Mme Daliot « retarde » peut-être, mais, tout comme Liette, elle tient à ses idées qui font que la mère, sur certains points, est aux antipodes de la fille.

Ainsi il lui paraît inadmissible qu’un acte auguste comme le mariage puisse s’accomplir sans apparat. Elle convient volontiers que, du fait des circonstances — la prolongation de la guerre, le deuil de Mr. Wellstone — il soit séant de réduire le cérémonial au strict nécessaire. Mais entre la pompe des grands mariages et un dédain systématique de tout décorum, il y a un moyen terme auquel on devrait se tenir.

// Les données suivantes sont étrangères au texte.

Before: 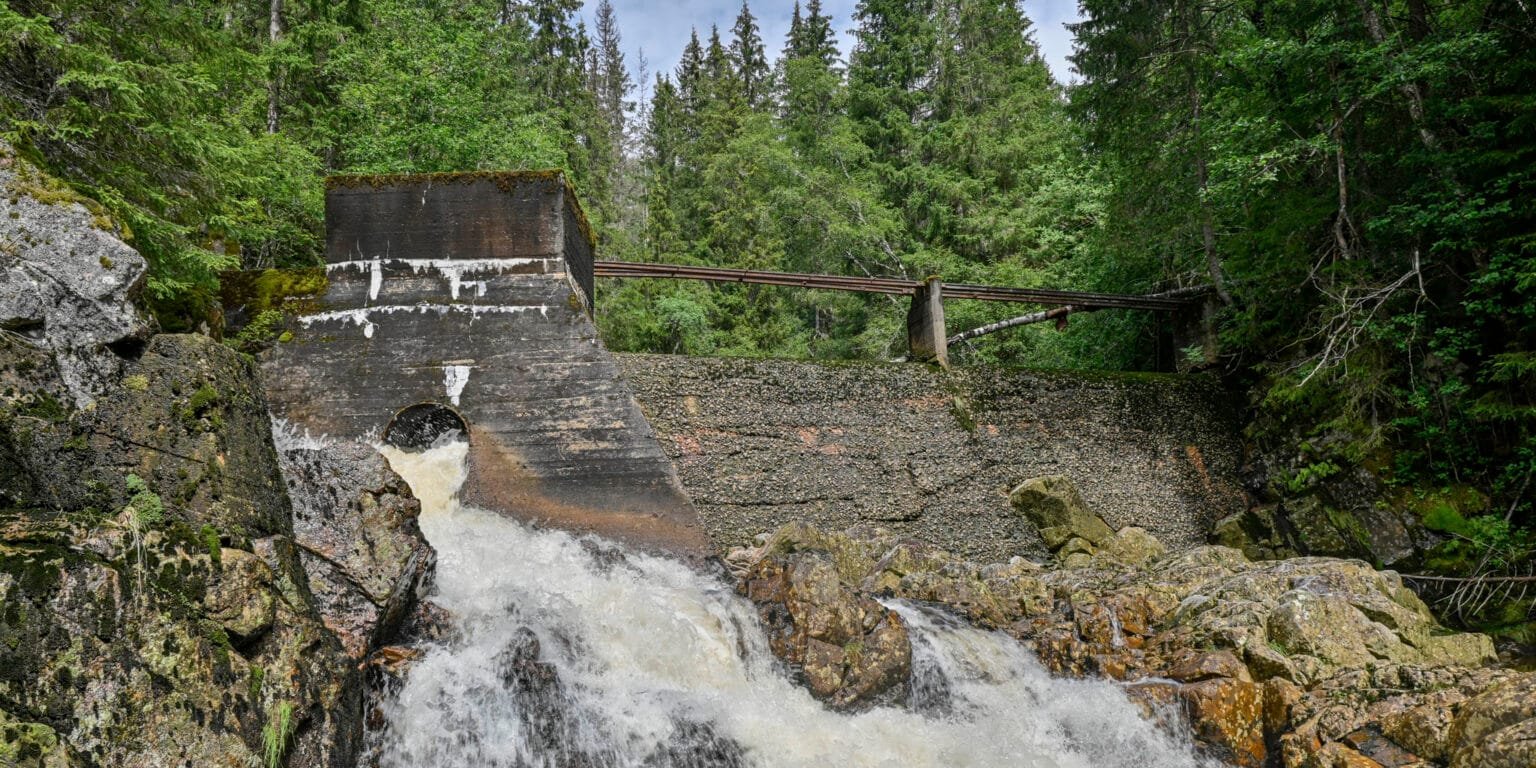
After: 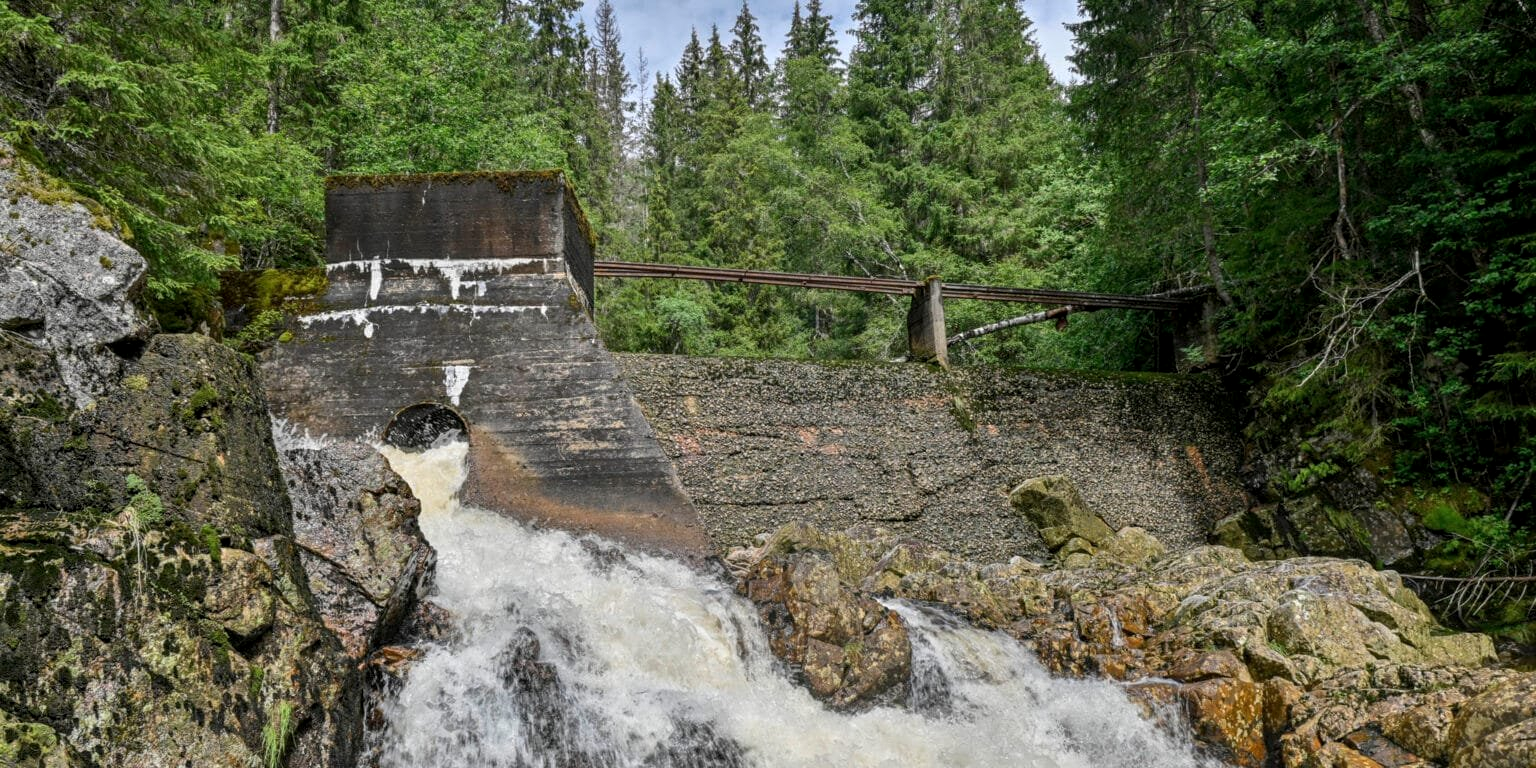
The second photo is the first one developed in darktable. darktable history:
local contrast: highlights 107%, shadows 99%, detail 119%, midtone range 0.2
color correction: highlights b* -0.003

Or, Liette parle de se marier en marge de l’étiquette. On se rendrait individuellement à la mairie, de là à l’église, puis on se séparerait sans plus de formalisme, parents et témoins pour rentrer chez eux, les nouveaux conjoints pour sauter dans le train et filer… à l’anglaise.

— Mais, ma fille, tu n’y songes pas ! se récrie Mme Daliot que consterne l’évocation d’une épousée en costume de voyage et non accompagnée de demoiselles d’honneur. Cela ne s’est jamais vu !

— Raison de plus. Nous innoverons, mère. Je suis pour le progrès, tu sais !

— Si c’est être pour le progrès que d’aller à l’église comme on irait chez l’épicier, j’avoue qu’à ton âge j’étais bien rétrograde ! Car, pour un empire, je ne me serais pas présentée à l’autel sans mon voile et ma belle robe blanche à traîne.

— Oui, mais papa n’était pas Anglais comme Robert.

— Mr. Robert a trop de tact pour ne pas se prêter à nos usages si tu l’en pries.